### Extract
━━━

My recipes will be much easier if you take a few notes of the tips below. The most important thing will be having the right equipment and ingredients in the kitchen.
When you can, if you can, try to buy organic non-gmo.
- Vita-Mix – This is what I use, but there are many high powered blenders on the market today. They are not always cheap but have warranties that last anywhere from 5 to 10 years, and you will get your money’s worth. I use mine almost every day, for smoothies, soups, making flours, grinding coffee beans, and making pestos and sauces. Without it, many things cannot blend properly and emulsify and will come out chunky and needing more liquid, which in turn can dilute the flavors.
- Nutri Ninja Auto iQ (BL482)– Also a good blender, not as much power as the Vitamix but does a decent job in the small canisters and is really good for 1 or 2 people servings. The cheaper price tag on this is an affordable option. Note; if you buy this with the pitcher size blender attachment and not just the smaller canisters, it doesn't work as good for blending. Stick to the smaller canisters if you want to make good nut milks and smoothies.
- Food Processor– Every kitchen needs one of these. Once you start preparing food often you'll see they're worth their weight in gold. The cheap ones don't last. Spring for something decent.

━━━

### To be done
- a) Repeat the kitchen equipment tips word for word, starting at "When you can, if" and ending at "dilute the flavors.".
- b) In one to three sentences, explain why the kitchen equipment tips say a high-powered blender matters.
The entries after the kitchen equipment tips aren't needed for anything here.

━━━

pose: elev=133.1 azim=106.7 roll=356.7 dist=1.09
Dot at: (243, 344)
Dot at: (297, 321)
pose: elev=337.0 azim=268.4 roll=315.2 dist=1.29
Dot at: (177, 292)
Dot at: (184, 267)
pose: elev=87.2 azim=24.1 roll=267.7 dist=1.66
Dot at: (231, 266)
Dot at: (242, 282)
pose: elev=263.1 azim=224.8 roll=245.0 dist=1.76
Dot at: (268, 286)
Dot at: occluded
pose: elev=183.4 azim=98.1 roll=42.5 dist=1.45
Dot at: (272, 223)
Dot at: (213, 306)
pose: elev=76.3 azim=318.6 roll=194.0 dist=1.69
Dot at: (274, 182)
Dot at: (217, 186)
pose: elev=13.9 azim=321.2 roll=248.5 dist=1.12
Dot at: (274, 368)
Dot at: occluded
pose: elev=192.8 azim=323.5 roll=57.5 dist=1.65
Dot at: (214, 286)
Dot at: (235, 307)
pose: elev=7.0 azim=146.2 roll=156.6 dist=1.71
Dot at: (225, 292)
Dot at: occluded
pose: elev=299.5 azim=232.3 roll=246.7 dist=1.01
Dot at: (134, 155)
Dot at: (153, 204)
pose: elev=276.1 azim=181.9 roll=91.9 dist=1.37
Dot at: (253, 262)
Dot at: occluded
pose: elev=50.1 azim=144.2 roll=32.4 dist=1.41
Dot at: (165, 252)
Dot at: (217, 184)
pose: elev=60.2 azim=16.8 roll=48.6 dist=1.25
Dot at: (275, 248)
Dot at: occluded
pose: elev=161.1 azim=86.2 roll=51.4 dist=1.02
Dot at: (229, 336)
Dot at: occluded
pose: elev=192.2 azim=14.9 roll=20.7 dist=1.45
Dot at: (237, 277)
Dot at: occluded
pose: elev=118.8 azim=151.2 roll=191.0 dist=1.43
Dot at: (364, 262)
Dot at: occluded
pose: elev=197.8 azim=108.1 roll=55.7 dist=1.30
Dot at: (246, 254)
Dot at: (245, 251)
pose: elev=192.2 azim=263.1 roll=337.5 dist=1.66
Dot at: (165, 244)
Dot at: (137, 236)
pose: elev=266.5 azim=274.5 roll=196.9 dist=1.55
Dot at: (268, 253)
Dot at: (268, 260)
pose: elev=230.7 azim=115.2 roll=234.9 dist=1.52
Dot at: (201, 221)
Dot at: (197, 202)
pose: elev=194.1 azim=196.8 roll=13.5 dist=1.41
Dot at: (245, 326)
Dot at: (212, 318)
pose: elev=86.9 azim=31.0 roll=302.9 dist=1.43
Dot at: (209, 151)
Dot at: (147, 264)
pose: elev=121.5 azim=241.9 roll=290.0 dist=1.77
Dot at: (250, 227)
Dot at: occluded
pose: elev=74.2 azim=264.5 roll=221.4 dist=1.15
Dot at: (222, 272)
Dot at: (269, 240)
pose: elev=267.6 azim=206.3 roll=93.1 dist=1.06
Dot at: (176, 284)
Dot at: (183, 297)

━━━

### Answers provided
- a)
When you can, if you can, try to buy organic non-gmo.
- Vita-Mix – This is what I use, but there are many high powered blenders on the market today. They are not always cheap but have warranties that last anywhere from 5 to 10 years, and you will get your money’s worth. I use mine almost every day, for smoothies, soups, making flours, grinding coffee beans, and making pestos and sauces. Without it, many things cannot blend properly and emulsify and will come out chunky and needing more liquid, which in turn can dilute the flavors.

- b) Without one, many things cannot blend properly or emulsify. They come out chunky and need more liquid, which can dilute the flavors.